WORK TO COMPLETE> Please transcribe the data below exactly. Leave the pictures out.

DATA SHOWN>
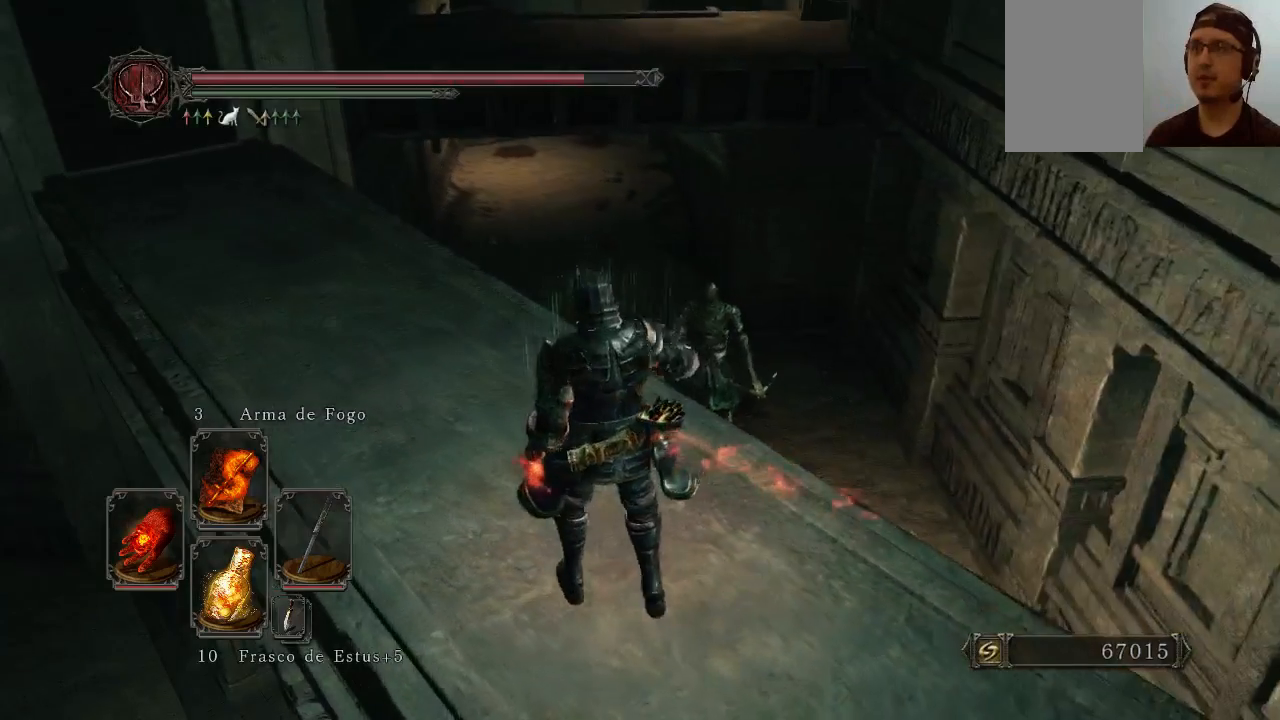
{"buttons": [], "left_stick": "center", "right_stick": "up-left", "events": [[67, "left_stick", "center"], [433, "right_stick", "up-left"]]}
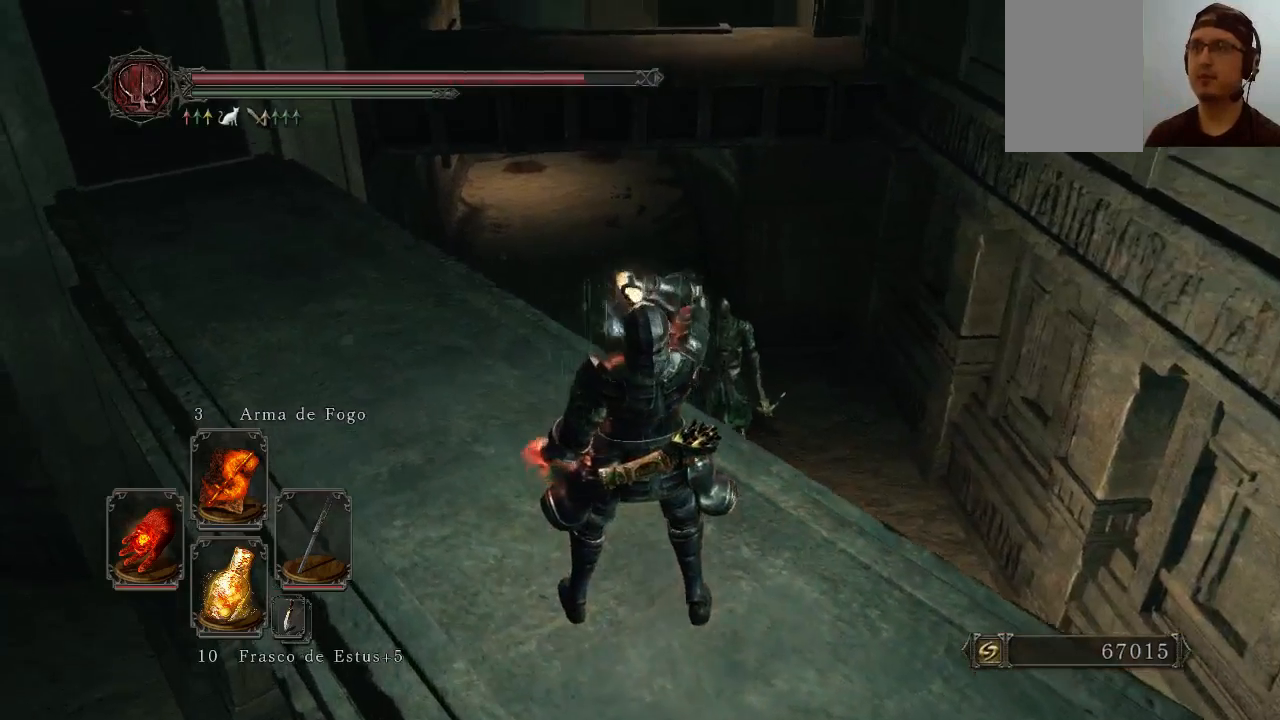
{"buttons": [], "left_stick": "center", "right_stick": "center", "events": [[200, "right_stick", "center"]]}
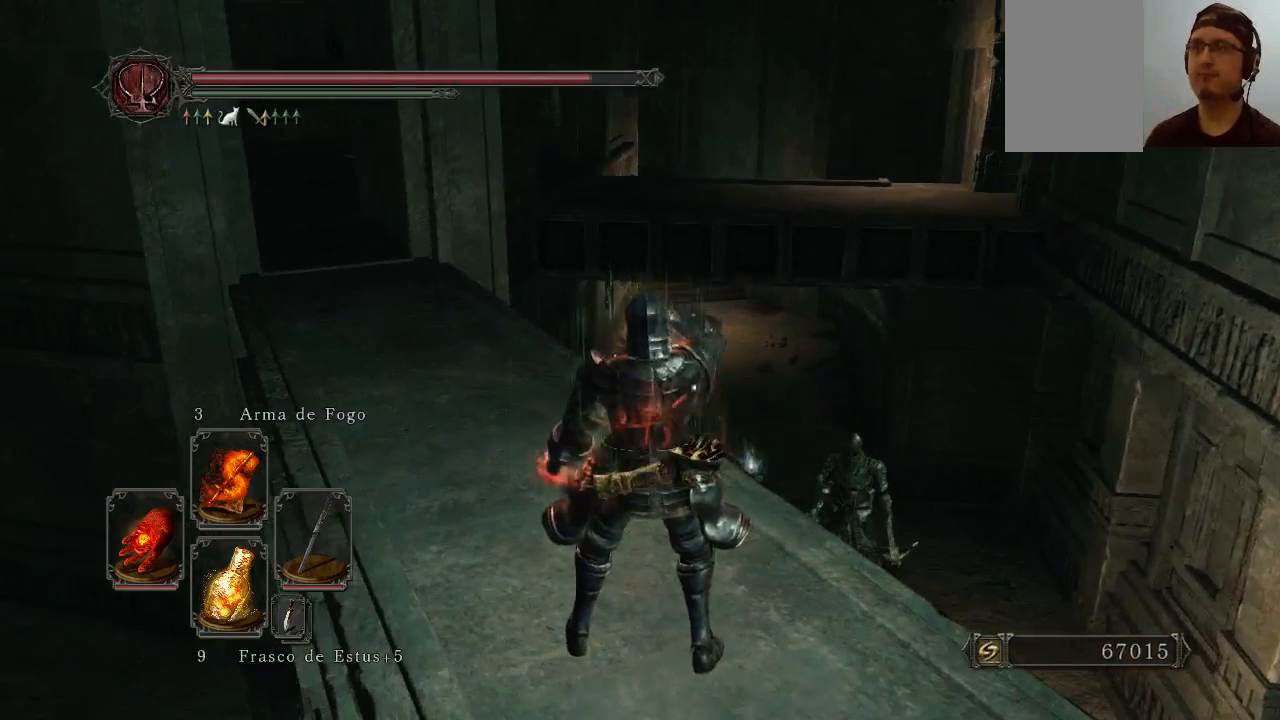
{"buttons": [], "left_stick": "up-left", "right_stick": "center", "events": [[167, "left_stick", "up-left"]]}
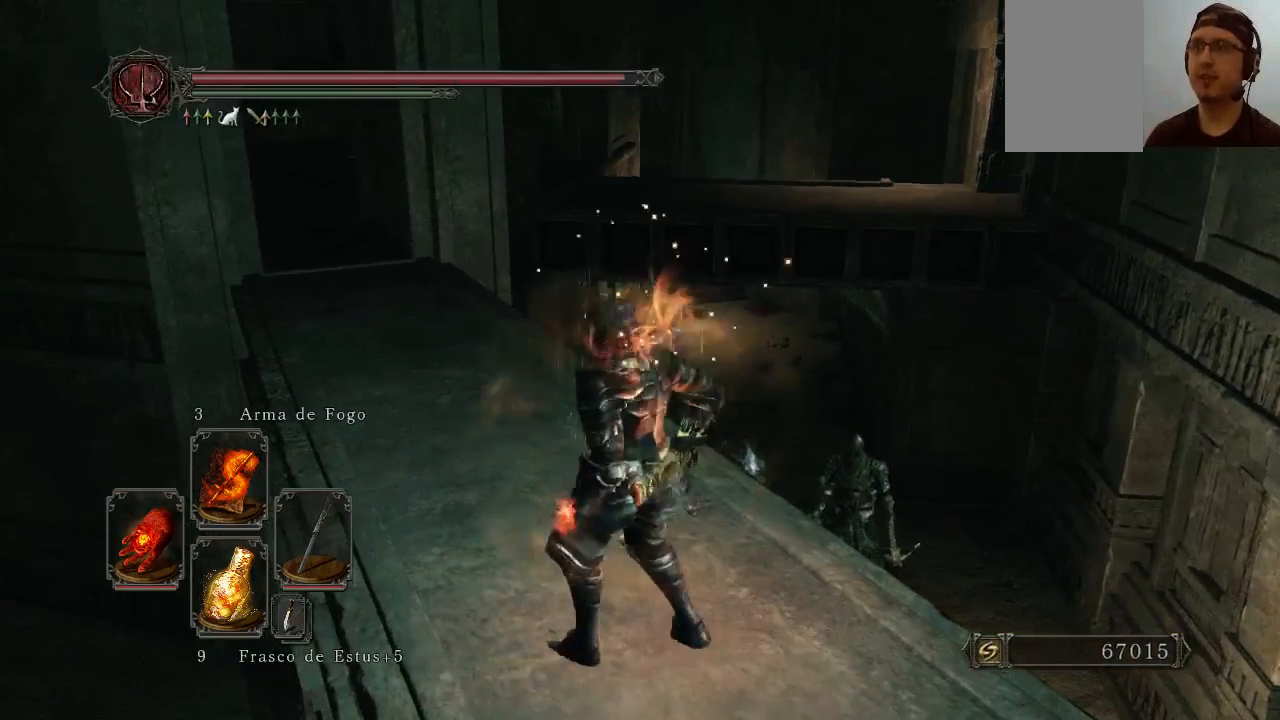
{"buttons": [], "left_stick": "center", "right_stick": "center", "events": [[200, "right_stick", "down-right"], [367, "left_stick", "center"], [367, "right_stick", "center"]]}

ANSWER BELOW>
{"buttons": [], "left_stick": "center", "right_stick": "up-left", "events": [[67, "left_stick", "center"], [433, "right_stick", "up-left"]]}
{"buttons": [], "left_stick": "center", "right_stick": "center", "events": [[200, "right_stick", "center"]]}
{"buttons": [], "left_stick": "up-left", "right_stick": "center", "events": [[167, "left_stick", "up-left"]]}
{"buttons": [], "left_stick": "center", "right_stick": "center", "events": [[200, "right_stick", "down-right"], [367, "left_stick", "center"], [367, "right_stick", "center"]]}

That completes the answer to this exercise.